Reviewed by DAVID VINEYARD:         


THE UNINVITED. Paramount Pictures, 1944. Ray Milland, Gail Russell (debut), Ruth Hussey, Donald Crisp, Alan Napier, Corneila Otis Skinner, Dorothy Stickney, Barbara Everest. Screenplay by Dodie Smith and Frank Partos, based on the novel Uneasy Freehold by Dorothy Macardle. Music: Victor Young (“Stella by Starlight”). Cinematography Charles Lang. Directed by Lewis Allen.

   First a a huge SPOILER WARNING in flashing red lights if you don’t know the film or the novel. Things are given away here you should see the first time in the film or read in the book.

   The Uninvited is a whodunnit — at least a whohauntedit, a murder mystery.

   Well, partially.

   The Uninvited is a romantic comedy.

   Parts of the beginning certainly and there are light touches throughout.

   The Uninvited is a psychological thriller.

   Getting closer.

   The Uninvited is a modern gothic.

   Almost there.

   The Uninvited is a ghost story.

   No, that’s an understatement, The Uninvited is the film ghost story.

   Robert Osborne, hosting an episode of the Essentials on TCM with Drew Barrymore that featured Robert Wise’s The Haunting, put it best. The Uninvited is the best ghost story ever filmed. It was then, it is now. All the special effects, all the pyrotechnics, all the leap out of your seat and scream movies made before or since pale beside this simple little tale of love, jealousy, and murder beyond the grave — with a human assist.

   Because The Uninvited has something no other ghost story has, something as uncomplicated as this: The Uninvited has absolute unshakable conviction. These are ghosts you will not laugh at. Whatever your beliefs, however rational you are, this movie will do its damnedest to at least convince you for its short running time that Stella Meredith (Gail Russell) is under siege by a spirit beyond the grave eager to take her life in an act of other worldly revenge. And for most people, viewers and critics alike, it succeeds — it more than succeeds.

▸ **Exercises**:
(A) Summarize the review of The Uninvited in two sentences.
(B) Write out the stretch of the listing from its start through the line that contains "かなる困難の最中にも夢見、恋する。恋歌の底に沈められ".
The listing that follows has no connection to the review above.

▸ **Provided entries**:
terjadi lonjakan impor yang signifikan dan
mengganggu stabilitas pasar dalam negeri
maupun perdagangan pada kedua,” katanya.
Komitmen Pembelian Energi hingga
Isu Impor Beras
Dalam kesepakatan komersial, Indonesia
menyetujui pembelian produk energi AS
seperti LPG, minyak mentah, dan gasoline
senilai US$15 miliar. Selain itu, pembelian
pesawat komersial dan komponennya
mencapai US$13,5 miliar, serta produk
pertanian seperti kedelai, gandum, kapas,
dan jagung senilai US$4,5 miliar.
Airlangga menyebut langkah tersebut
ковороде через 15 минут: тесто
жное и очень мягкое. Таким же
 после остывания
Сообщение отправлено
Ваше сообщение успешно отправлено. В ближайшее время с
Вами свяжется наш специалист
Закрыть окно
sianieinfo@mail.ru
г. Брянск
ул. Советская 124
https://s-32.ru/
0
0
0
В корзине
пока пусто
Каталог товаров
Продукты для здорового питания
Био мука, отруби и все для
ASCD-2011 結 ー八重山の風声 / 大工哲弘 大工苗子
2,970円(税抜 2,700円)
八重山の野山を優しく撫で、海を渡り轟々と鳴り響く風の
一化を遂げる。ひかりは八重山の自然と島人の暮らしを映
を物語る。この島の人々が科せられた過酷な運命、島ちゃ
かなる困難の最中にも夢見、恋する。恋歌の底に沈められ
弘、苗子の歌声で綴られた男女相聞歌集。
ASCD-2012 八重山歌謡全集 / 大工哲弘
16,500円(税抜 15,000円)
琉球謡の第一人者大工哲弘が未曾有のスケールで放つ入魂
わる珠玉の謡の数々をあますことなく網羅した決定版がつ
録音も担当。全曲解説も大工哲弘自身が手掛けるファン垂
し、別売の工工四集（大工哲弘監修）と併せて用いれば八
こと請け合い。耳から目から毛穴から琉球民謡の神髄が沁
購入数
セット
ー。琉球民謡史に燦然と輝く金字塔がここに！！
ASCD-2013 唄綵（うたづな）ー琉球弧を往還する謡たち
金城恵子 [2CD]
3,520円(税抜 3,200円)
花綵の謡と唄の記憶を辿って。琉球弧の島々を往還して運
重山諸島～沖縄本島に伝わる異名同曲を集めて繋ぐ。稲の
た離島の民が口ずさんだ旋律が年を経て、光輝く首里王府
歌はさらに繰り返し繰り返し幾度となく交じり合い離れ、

▸ **Numbered answers**:
(A) The Uninvited, a 1944 Paramount film directed by Lewis Allen, has elements of a murder mystery, a romantic comedy, a psychological thriller and a modern gothic, but above all it is the film ghost story, which Robert Osborne called the best ever filmed. Its strength lies in absolute, unshakable conviction, which persuades most viewers and critics that Stella Meredith is besieged by a vengeful spirit from beyond the grave.

(B)
terjadi lonjakan impor yang signifikan dan
mengganggu stabilitas pasar dalam negeri
maupun perdagangan pada kedua,” katanya.
Komitmen Pembelian Energi hingga
Isu Impor Beras
Dalam kesepakatan komersial, Indonesia
menyetujui pembelian produk energi AS
seperti LPG, minyak mentah, dan gasoline
senilai US$15 miliar. Selain itu, pembelian
pesawat komersial dan komponennya
mencapai US$13,5 miliar, serta produk
pertanian seperti kedelai, gandum, kapas,
dan jagung senilai US$4,5 miliar.
Airlangga menyebut langkah tersebut
ковороде через 15 минут: тесто
жное и очень мягкое. Таким же
 после остывания
Сообщение отправлено
Ваше сообщение успешно отправлено. В ближайшее время с
Вами свяжется наш специалист
Закрыть окно
sianieinfo@mail.ru
г. Брянск
ул. Советская 124
https://s-32.ru/
0
0
0
В корзине
пока пусто
Каталог товаров
Продукты для здорового питания
Био мука, отруби и все для
ASCD-2011 結 ー八重山の風声 / 大工哲弘 大工苗子
2,970円(税抜 2,700円)
八重山の野山を優しく撫で、海を渡り轟々と鳴り響く風の
一化を遂げる。ひかりは八重山の自然と島人の暮らしを映
を物語る。この島の人々が科せられた過酷な運命、島ちゃ
かなる困難の最中にも夢見、恋する。恋歌の底に沈められ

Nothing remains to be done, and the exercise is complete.